══ MATERIAL PROVIDED

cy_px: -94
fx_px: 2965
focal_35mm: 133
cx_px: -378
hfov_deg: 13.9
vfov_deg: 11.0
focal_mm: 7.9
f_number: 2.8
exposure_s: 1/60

════
══ MATERIAL PROVIDED

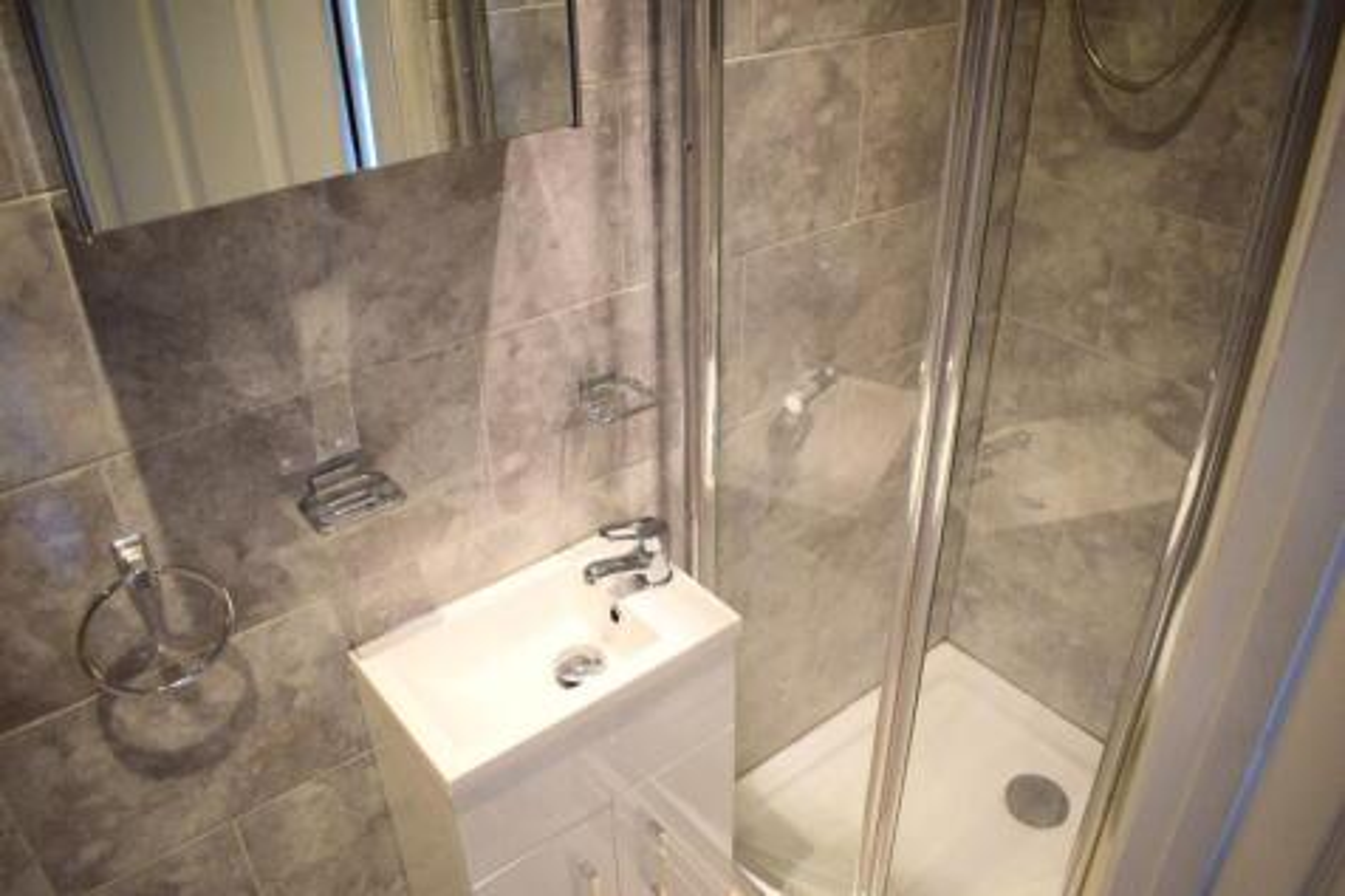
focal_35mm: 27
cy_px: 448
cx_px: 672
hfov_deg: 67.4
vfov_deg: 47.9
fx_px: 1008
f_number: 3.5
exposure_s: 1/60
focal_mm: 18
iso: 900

════
══ MATERIAL PROVIDED

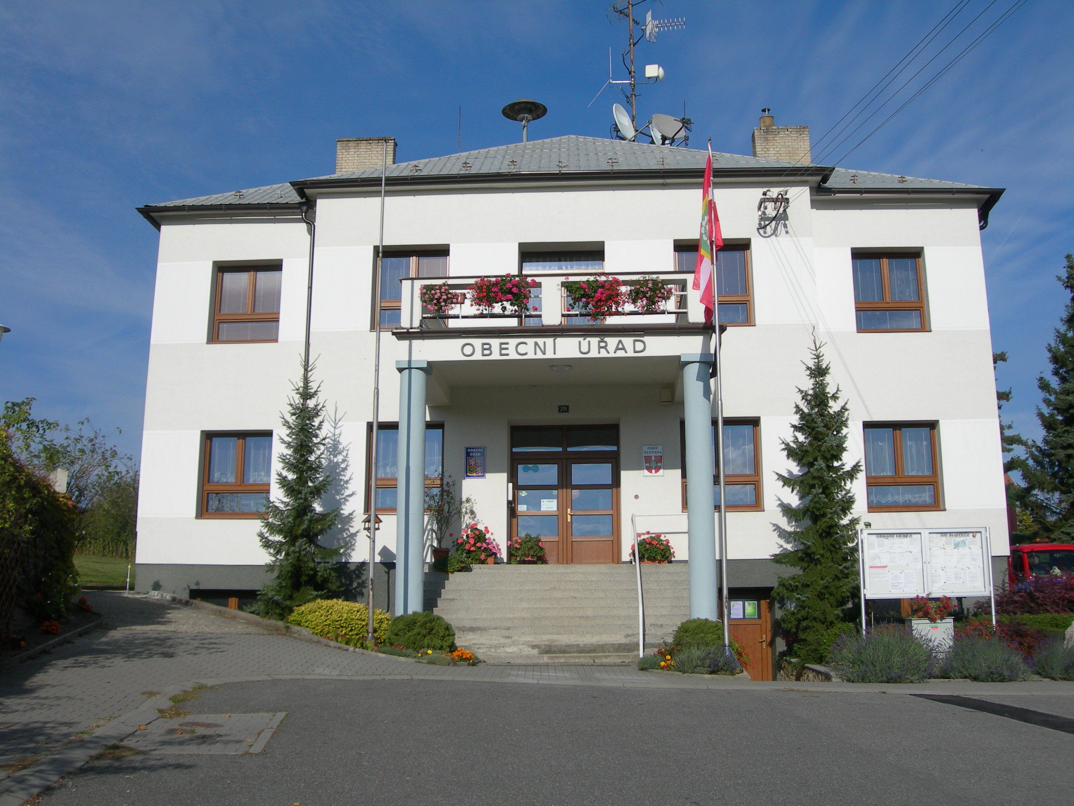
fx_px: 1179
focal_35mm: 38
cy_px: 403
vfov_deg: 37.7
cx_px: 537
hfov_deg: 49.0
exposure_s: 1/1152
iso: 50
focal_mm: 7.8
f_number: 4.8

════

_ABOUT THIS TASK_
Would you please copy exactly the part of the entries above that begins at the line containing "focal_35mm: 38" and ends at the line containing "f_number: 4.8", both lines included?

_SOLUTION TO THIS EXERCISE_
focal_35mm: 38
cy_px: 403
vfov_deg: 37.7
cx_px: 537
hfov_deg: 49.0
exposure_s: 1/1152
iso: 50
focal_mm: 7.8
f_number: 4.8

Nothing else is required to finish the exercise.